Page 60 of Kiss and Tell
“Connor, what happened last night…” I braced myself. “That was a one time thing.”
His eyes went wide.
“I’m sorry if you thought differently,” I hurried to continue, trying to get all my words in before the inevitable outburst. “But the two of us… it’s just not going to happen.” I stared out the window at the setting sun. “Last night was wonderful and I don’t regret it, but we were hours away from home with no one around who knew us. Now that we’re back home, we have to go back to the way things were. No one can know what happened.”
Connor was silent. I chanced a glance at him.
His lips were pressed together so hard they had turned white. A muscle in his jaw clenched. I waited, steeling myself.
He nodded once.
“Got it,” he said shortly.
“Connor, you can’t…” I chewed on my lip. “You can’t tell anyone. Okay? Not Walt, not Jessie. No one. Because if word got out—”
“I said I got it.”
The words were clipped and rough. Connor settled back into the driver’s seat and gripped the wheel with both hands, leather squeaking under his grip.
“You should get going,” he said. “It’s getting late.”
Nodding slowly, I stepped out of the car clutching my overnight bag. The beginnings of tears threatened to sting my eyes. I blinked rapidly to clear them. I leaned down and looked back into the car. Connor was staring straight ahead. It was hard to breathe around the lump in my throat.

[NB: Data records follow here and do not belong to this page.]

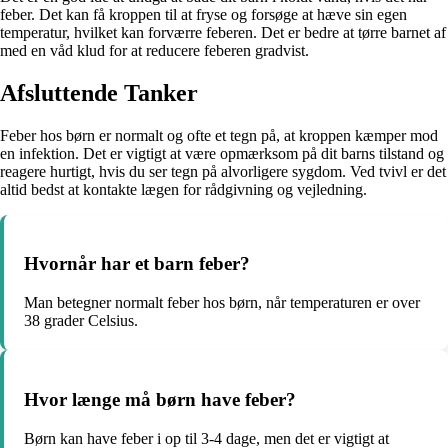
feber. Det kan få kroppen til at fryse og forsøge at hæve sin egen
temperatur, hvilket kan forværre feberen. Det er bedre at tørre barnet af
med en våd klud for at reducere feberen gradvist.
Afsluttende Tanker
Feber hos børn er normalt og ofte et tegn på, at kroppen kæmper mod
en infektion. Det er vigtigt at være opmærksom på dit barns tilstand og
reagere hurtigt, hvis du ser tegn på alvorligere sygdom. Ved tvivl er det
altid bedst at kontakte lægen for rådgivning og vejledning.
Hvornår har et barn feber?
Man betegner normalt feber hos børn, når temperaturen er over
38 grader Celsius.
Hvor længe må børn have feber?
Børn kan have feber i op til 3-4 dage, men det er vigtigt at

“I’ll see you next week?” I said, turning the statement into a question without meaning to. “The meeting is scheduled in your calendar.”
“Sure,” he said. “Next week.” The words were no longer so rough. Connor now just sounded exhausted, worn out.
I opened my mouth to say something, but there was nothing else to say. Any further words from me would just continue to hurt him.
I shut the car door and walked up to my apartment. Connor waited in the car until I was inside, then rolled out.
I went home alone, just like I told him I would.
My apartment had never felt emptier.
Nineteen
The grim expressionon Connor’s face when I’d shut the door haunted me for the entire week.
The last thing I’d wanted to do was hurt him. But I hadn’t expected him to think anything had changed.
Wasn’t he the ex-rock star? Wasn’t he used to one night stands? Why would he think our tryst could be anything other than that?
He had been cheerier than usual that next morning, enough so that I had noticed and made a mental note of it. Maybe I should have known something was up.
But I’d been telling Connor for weeks that I couldn’t risk the rumors that might start if people thought the two of us were together. Just because I’d given in to our explosive chemistry for one night didn’t change that.
“…with the project, is that right, Ms. Browning?”
I looked up from my notepad, my pen hovering above the page. I hadn’t heard a single word or taken a single note the entire meeting. My coworkers, my boss, Peter, and a few higher ups looked at me expectantly from around the conference room table. I furiously tried to recall what had just been said.
“Yes, things are going well,” I said, hoping it was the right answer.
“Glad to hear it,” one of the executives said. “This is an important contract. There’s the potential for more work after this one.”
“There is?” I asked. “With the same client, you mean?”
“Walter mentioned he brought his younger brother on board to help with the project,” the executive said. “You’ve been working with him, yes?”